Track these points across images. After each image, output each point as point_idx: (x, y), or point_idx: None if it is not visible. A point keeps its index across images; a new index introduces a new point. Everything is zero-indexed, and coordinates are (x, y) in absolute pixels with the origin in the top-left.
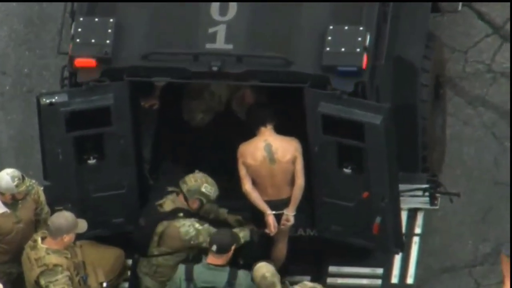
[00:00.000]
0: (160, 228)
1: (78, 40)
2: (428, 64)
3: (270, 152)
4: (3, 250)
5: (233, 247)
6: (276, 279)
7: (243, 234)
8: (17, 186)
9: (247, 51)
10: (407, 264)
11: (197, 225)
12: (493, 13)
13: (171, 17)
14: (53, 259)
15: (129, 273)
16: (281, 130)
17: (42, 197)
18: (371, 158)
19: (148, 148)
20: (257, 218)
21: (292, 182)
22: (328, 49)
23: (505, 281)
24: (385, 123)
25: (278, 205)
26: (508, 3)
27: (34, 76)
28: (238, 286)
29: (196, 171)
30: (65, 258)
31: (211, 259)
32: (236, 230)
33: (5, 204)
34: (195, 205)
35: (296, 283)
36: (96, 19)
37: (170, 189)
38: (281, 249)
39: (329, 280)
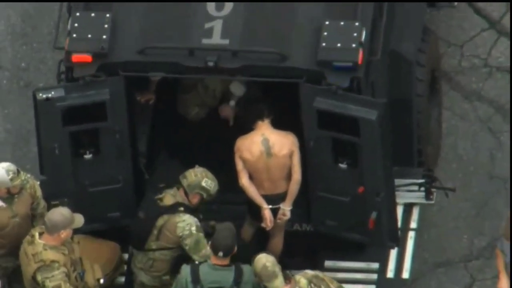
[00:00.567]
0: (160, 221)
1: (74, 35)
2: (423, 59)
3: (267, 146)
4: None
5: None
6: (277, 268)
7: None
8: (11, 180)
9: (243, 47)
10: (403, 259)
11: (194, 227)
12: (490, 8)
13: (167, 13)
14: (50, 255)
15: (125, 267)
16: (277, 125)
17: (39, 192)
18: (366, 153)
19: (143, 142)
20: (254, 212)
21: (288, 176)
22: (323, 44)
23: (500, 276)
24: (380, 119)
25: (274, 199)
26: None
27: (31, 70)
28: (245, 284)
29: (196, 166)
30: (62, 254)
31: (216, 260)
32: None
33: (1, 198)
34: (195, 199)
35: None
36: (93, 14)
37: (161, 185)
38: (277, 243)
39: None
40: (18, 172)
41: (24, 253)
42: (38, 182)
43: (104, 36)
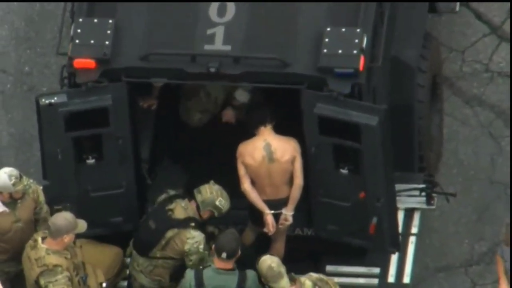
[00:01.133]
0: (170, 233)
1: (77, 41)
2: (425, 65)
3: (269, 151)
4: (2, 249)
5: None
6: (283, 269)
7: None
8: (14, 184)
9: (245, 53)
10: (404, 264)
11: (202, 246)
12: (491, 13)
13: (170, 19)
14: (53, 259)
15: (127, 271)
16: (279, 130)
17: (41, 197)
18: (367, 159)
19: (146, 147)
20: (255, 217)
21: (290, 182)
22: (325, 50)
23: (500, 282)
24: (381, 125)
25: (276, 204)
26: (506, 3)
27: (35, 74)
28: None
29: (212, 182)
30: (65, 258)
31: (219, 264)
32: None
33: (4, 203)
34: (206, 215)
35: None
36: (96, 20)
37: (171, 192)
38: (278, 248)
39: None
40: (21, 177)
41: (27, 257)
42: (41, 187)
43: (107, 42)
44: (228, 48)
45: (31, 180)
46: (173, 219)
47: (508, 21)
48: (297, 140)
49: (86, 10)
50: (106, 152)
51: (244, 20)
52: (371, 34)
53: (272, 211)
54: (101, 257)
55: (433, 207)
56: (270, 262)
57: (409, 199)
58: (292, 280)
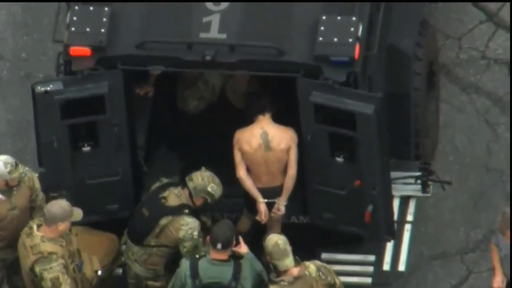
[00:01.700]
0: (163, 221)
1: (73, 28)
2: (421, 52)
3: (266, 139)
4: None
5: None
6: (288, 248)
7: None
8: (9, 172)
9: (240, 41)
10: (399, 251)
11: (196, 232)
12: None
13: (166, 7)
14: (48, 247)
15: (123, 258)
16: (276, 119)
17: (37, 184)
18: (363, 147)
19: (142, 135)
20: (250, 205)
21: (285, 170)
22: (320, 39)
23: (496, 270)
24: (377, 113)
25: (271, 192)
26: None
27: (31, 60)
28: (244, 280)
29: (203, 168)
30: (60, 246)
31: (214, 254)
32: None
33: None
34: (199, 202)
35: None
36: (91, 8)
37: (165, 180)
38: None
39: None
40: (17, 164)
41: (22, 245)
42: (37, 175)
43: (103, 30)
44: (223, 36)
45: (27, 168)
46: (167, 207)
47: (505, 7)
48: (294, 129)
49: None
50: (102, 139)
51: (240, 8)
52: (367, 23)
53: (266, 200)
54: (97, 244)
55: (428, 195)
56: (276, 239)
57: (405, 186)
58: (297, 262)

________

Take the material above and output only the lines from the one that contains "9: (247, 51)" through the one that contains "50: (106, 152)", ends included and images left out.

> [Expected output]:
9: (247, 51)
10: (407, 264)
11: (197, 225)
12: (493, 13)
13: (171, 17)
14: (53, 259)
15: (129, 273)
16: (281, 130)
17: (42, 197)
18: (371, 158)
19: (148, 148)
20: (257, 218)
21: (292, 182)
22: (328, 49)
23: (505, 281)
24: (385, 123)
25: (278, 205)
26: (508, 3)
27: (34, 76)
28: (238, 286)
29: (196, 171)
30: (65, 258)
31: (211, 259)
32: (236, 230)
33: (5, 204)
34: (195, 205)
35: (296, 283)
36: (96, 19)
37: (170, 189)
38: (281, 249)
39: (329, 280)
[00:00.567]
0: (160, 221)
1: (74, 35)
2: (423, 59)
3: (267, 146)
4: None
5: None
6: (277, 268)
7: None
8: (11, 180)
9: (243, 47)
10: (403, 259)
11: (194, 227)
12: (490, 8)
13: (167, 13)
14: (50, 255)
15: (125, 267)
16: (277, 125)
17: (39, 192)
18: (366, 153)
19: (143, 142)
20: (254, 212)
21: (288, 176)
22: (323, 44)
23: (500, 276)
24: (380, 119)
25: (274, 199)
26: None
27: (31, 70)
28: (245, 284)
29: (196, 166)
30: (62, 254)
31: (216, 260)
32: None
33: (1, 198)
34: (195, 199)
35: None
36: (93, 14)
37: (161, 185)
38: (277, 243)
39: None
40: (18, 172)
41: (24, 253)
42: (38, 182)
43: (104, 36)
[00:01.133]
0: (170, 233)
1: (77, 41)
2: (425, 65)
3: (269, 151)
4: (2, 249)
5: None
6: (283, 269)
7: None
8: (14, 184)
9: (245, 53)
10: (404, 264)
11: (202, 246)
12: (491, 13)
13: (170, 19)
14: (53, 259)
15: (127, 271)
16: (279, 130)
17: (41, 197)
18: (367, 159)
19: (146, 147)
20: (255, 217)
21: (290, 182)
22: (325, 50)
23: (500, 282)
24: (381, 125)
25: (276, 204)
26: (506, 3)
27: (35, 74)
28: None
29: (212, 182)
30: (65, 258)
31: (219, 264)
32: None
33: (4, 203)
34: (206, 215)
35: None
36: (96, 20)
37: (171, 192)
38: (278, 248)
39: None
40: (21, 177)
41: (27, 257)
42: (41, 187)
43: (107, 42)
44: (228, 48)
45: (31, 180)
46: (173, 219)
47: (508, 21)
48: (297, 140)
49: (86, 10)
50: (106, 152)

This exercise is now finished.